# Thread: Optimization problem, perimeter of a rectangle

1. ## Optimization problem, perimeter of a rectangle

Dear forum members,

A problem asks me to show that a rectangle of constant area A has a minimal perimeter when the rectangle is a square.

I make the equation for the area and differentiate it with respect to x.

$P’(x)= 2-\frac{2A}{x^2}$

Solving for the zero points

$2x^2-2A=0$

At this stage, am I allowed to substitute A=xh into the equation and solve it as
$2x^2-2xh=0$

$2x(x-h)=0$
x=0 or x=h

or should I solve it as

$x=-\sqrt{A}$ or $x=\sqrt{A}$

because evidently the answer is different .

2. Originally Posted by Coach
...show that a rectangle of constant area A has a minimal perimeter when the rectangle is a square.
I'm not sure what your initial equations were or what you were doing with them...?

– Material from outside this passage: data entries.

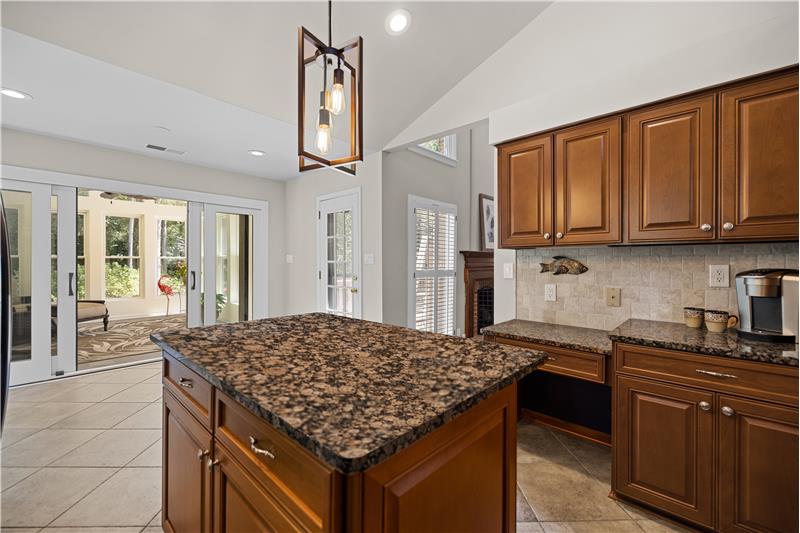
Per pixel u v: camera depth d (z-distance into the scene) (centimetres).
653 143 185
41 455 216
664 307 206
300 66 129
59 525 161
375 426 71
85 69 226
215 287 462
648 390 163
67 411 276
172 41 215
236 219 484
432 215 459
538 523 164
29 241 329
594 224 204
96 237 644
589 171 206
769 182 155
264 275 506
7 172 317
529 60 248
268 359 115
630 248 217
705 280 194
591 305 231
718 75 168
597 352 185
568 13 231
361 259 410
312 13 218
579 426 242
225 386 94
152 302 707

Try starting with the "area" and "perimeter" formulas for a rectangle with height "h" and width "w".

. . . . . $A\, =\, hw$

. . . . . $P\, =\, 2h\, +\, 2w$

Solving the "area" formula for one of the dimensions (keeping in mind that the area, in this case, is a constant value), you get:

. . . . . $h\, =\, \frac{A}{w}$

Subsitituting, you get:

. . . . . $P(w)\, =\, \frac{2A}{w}\, +\, 2w$

Differentiating, and keeping in mind that dA/dw = 0, you get:

. . . . . $P'(w)\, =\, \frac{2\frac{dA}{dw}w\, -\, 2A}{w^2}\, +\, 2\, =\, -\frac{2A}{w^2}\, +\, 2$

Setting this equal to zero, you get:

. . . . . $-\frac{2A}{w^2}\, +\, 2\, =\, 0$

. . . . . $-2A\, +\, 2w^2\, =\, 0$

. . . . . $w^2\, =\, A$

. . . . . $w\, =\, \sqrt{A}$

(Since the width cannot be negative, you can ignore the negative square root.)

Since:

. . . . . $A\, =\, hw$

...and since the value you want is at w = sqrt[A], then:

. . . . . $A\, =\, h\sqrt{A}$

...then:

. . . . . $h\, =\, \frac{A}{\sqrt{A}}\, =\, \sqrt{A}$

What sort of rectangle has the same width as height?